Moulin referred to the county’s expansive outdoor opportunities, such as hiking, biking, fishing, camping, kayaking, cross-country skiing and hunting.

“Whatever you’re into, you have that ability,” Moulin said. “I’ve come to appreciate the green spaces we have here, but I’ve come to appreciate the people, too.”

Other guests spoke in a similar vein, referring to the county’s natural assets, as well as fiscal and business benefits.

For instance, Lucas Salusky of Identity Studio Design in Emlenton said that he and partner Aaron Weeter were able to take advantage of low cost of living costs and lots of space to capitalize on their business vision.

“We always try to do stuff outside of the box , and being in this area has allowed us to do that,” Salusky said.

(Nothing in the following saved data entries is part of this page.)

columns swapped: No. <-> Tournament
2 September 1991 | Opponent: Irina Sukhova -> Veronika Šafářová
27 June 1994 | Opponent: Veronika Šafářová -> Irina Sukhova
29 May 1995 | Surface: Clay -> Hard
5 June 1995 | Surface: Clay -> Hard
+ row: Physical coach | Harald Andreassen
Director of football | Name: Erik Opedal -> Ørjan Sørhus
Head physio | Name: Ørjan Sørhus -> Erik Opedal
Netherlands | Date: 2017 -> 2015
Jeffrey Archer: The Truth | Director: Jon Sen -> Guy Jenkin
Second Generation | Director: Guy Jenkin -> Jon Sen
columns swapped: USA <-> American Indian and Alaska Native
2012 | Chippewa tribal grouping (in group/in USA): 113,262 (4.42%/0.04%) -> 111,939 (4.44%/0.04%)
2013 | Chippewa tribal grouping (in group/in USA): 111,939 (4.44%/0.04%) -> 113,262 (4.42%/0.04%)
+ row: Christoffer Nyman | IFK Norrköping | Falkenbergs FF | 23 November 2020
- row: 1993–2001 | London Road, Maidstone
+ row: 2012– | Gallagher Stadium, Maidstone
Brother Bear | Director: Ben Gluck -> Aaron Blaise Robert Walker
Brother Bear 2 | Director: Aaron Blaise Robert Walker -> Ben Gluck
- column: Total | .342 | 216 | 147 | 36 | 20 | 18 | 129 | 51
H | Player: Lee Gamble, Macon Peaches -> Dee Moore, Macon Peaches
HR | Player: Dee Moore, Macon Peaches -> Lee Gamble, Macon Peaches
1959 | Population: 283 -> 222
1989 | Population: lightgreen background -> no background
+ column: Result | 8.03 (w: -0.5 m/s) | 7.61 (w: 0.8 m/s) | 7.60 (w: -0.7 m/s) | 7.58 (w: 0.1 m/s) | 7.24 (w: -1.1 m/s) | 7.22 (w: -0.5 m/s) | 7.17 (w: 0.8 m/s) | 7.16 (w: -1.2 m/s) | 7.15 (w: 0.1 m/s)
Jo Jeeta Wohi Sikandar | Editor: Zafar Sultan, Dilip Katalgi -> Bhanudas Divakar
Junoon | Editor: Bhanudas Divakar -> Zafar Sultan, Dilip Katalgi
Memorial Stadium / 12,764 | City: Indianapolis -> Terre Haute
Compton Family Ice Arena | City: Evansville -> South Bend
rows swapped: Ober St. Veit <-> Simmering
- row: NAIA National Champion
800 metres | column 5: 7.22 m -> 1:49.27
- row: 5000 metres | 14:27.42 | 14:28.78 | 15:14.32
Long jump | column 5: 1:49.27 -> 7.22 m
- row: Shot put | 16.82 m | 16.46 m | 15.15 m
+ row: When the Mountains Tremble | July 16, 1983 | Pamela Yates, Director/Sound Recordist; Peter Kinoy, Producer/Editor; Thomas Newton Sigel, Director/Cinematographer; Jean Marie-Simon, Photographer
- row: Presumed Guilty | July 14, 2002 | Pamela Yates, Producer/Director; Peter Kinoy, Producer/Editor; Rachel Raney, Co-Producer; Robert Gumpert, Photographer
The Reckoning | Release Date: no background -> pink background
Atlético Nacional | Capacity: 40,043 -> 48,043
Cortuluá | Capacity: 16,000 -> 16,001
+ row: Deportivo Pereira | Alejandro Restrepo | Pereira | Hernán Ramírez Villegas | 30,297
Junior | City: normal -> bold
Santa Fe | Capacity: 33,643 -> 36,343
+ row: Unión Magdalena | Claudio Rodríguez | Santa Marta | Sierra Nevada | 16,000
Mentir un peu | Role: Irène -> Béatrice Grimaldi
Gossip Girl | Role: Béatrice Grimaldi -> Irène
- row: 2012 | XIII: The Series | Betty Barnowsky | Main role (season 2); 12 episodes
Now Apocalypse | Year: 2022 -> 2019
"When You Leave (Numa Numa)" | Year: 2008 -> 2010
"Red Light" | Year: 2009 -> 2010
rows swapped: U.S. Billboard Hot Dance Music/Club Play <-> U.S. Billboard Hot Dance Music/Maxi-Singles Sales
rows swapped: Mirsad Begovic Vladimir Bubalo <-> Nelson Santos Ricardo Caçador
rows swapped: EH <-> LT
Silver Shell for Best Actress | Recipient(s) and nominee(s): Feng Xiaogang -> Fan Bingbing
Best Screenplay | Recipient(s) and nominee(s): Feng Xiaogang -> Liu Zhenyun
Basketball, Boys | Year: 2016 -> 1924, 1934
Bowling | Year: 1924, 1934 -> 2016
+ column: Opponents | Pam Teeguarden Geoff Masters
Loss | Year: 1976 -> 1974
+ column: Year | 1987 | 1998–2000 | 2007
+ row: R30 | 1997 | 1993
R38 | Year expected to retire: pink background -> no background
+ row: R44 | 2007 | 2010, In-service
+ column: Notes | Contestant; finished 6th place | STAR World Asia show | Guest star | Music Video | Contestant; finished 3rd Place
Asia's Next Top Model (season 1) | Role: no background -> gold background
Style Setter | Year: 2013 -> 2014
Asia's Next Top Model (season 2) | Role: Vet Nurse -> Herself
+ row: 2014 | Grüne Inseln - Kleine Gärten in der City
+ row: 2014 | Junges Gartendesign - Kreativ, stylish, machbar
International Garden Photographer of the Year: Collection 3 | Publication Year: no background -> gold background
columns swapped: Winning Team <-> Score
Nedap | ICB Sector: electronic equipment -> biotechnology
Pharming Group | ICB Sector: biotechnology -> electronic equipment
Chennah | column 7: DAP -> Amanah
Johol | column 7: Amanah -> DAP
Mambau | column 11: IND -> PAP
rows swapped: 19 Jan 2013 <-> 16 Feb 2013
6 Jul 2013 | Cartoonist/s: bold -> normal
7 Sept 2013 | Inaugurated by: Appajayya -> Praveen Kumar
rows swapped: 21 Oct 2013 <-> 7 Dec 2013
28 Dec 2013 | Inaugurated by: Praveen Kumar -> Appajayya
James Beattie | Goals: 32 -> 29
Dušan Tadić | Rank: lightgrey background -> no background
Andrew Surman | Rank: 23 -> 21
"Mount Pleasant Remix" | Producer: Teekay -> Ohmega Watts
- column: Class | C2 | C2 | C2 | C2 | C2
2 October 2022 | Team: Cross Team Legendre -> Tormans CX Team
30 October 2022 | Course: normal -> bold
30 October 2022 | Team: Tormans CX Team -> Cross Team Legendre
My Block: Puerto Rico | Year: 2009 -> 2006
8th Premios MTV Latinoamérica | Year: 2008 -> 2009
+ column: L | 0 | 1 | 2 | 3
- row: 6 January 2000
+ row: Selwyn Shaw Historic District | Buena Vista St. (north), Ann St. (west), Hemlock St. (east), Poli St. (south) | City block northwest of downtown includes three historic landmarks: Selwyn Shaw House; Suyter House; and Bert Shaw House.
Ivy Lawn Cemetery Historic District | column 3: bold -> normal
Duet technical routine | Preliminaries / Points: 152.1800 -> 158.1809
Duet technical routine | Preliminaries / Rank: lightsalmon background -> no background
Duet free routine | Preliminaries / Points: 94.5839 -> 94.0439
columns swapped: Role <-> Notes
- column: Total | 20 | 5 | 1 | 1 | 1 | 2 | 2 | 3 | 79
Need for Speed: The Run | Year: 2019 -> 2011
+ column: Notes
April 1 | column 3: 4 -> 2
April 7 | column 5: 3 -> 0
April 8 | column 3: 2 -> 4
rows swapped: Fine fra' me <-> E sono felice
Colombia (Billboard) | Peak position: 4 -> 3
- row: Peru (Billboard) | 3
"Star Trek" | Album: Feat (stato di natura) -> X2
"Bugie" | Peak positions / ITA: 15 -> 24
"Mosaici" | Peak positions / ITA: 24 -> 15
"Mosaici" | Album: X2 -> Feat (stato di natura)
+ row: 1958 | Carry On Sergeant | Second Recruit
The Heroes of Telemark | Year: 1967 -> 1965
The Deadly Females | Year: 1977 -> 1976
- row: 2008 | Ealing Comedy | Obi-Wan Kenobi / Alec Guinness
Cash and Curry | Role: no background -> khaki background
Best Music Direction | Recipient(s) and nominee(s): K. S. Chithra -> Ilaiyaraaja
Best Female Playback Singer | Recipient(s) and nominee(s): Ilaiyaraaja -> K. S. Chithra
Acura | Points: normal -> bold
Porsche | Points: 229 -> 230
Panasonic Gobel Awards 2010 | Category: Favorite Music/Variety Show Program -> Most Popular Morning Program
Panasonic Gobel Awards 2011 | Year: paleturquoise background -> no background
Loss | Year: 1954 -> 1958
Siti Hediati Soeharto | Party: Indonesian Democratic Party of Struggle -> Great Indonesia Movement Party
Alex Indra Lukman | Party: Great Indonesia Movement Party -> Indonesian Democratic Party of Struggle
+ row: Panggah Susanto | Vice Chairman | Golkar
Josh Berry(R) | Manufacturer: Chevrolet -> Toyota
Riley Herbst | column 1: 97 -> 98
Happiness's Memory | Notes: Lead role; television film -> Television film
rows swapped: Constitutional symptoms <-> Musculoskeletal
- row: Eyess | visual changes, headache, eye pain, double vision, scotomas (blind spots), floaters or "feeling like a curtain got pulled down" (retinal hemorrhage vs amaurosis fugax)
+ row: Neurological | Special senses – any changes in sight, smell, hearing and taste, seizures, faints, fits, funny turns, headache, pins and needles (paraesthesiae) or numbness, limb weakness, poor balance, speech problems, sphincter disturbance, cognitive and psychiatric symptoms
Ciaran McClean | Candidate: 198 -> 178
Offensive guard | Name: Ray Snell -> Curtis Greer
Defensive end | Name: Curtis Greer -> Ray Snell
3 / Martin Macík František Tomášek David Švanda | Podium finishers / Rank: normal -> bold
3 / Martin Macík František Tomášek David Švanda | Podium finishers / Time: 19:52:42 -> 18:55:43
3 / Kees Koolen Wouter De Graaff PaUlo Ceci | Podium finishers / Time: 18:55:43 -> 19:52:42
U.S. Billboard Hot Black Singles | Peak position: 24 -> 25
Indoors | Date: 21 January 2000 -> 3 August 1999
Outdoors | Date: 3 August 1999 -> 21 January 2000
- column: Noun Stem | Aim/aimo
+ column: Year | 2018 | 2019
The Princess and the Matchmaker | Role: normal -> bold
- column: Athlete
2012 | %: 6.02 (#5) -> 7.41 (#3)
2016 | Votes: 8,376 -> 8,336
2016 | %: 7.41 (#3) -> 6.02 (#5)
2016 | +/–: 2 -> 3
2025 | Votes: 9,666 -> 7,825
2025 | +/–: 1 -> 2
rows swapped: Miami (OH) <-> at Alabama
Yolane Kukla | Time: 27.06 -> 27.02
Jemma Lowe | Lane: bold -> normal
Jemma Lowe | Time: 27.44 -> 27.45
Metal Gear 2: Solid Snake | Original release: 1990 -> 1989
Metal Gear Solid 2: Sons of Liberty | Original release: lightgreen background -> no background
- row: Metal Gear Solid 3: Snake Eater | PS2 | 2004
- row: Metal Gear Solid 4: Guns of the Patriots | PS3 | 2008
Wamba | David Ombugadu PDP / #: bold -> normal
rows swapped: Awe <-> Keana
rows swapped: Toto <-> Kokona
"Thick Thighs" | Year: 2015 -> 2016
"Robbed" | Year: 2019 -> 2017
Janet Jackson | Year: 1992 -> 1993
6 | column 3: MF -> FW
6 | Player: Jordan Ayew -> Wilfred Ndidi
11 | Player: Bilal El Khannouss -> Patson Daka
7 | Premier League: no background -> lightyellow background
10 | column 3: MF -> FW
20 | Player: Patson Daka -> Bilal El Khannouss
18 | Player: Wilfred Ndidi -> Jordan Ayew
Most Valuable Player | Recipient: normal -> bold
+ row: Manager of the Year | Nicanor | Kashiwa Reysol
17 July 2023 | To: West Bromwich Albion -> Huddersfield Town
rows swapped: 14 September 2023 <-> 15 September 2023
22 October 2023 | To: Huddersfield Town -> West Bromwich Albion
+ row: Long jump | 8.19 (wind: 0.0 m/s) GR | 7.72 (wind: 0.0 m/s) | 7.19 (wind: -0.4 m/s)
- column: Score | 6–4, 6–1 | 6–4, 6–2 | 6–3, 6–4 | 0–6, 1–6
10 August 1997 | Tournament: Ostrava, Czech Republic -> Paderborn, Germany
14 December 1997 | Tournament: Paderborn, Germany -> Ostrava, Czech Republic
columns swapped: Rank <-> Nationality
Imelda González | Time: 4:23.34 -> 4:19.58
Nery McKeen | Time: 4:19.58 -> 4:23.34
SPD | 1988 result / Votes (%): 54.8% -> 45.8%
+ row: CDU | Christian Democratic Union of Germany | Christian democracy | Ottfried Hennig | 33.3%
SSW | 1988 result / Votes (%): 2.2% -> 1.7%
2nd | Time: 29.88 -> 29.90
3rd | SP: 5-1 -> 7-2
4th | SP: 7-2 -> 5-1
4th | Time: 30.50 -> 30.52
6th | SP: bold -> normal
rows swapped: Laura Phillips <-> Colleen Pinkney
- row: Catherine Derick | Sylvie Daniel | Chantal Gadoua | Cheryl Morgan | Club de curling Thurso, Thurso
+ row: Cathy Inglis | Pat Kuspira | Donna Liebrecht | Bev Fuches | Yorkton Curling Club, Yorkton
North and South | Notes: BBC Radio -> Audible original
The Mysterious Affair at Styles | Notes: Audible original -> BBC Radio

The old adage that businesses usually have to wait five years to see a profit wasn’t the case for his enterprise, Salusky said.

“In the first year, through the Chamber and business networking, we were able to make a profit,” Salusky said. “The biggest advantage to staying in this area is cost of living.”

Much emphasis was also put on changing perceptions of the area in ways that promote youth involvement and growth.

“Sometimes being true to who you are and the environment you are in is less productive than being true to who you want to be and the environment you want to be in,” said Ryan Jackson of Gonstead Family Chiropractic in Franklin. “The forethought there, I think, stimulates mediocrity, while the latter stimulates growth.”

Guest speakers also provided insight on a variety of area organizations that involve young professionals and promote growth, including area nonprofits, the FLEX group and the Chamber.

“I will say the Chamber is a great opportunity for networking,” said Emily Gill, a FLEX member and creative director of Moxie Media in Reno. “If you feel you want to tap into the community … I’d certainly encourage you to contact the Chamber.”

At least a few of the interns on hand took the message to heart.

“I used to want to go to New York City … but I realized that I didn’t want to leave my family and what I’ve established with my friends,” said Miranda Harrelson, a 19-yearold graduate of Oil City High School and a criminal justice student at Indiana University of Pennsylvania. “I think I would like living in the city, but deep down this is where I want to stay.”

Eli Good — a 23-year-old intern with a degree in physics and mechanical engineering — was ready to pack up and head to Colorado in a few weeks. A recent job offer as an associate engineer with Joy Manufacturing changed his mind.

“Overall, the area around here, you just can’t beat it,” said Good, who interned with Joy for two years prior to landing his new position.

Susan Williams, the Chamber’s executive director, lauded the success of the luncheon.

“I love the energy of my young professionals and I know all of you here are just a few steps away from being there,” Williams said. “And I hope you will be part of that group in the future.”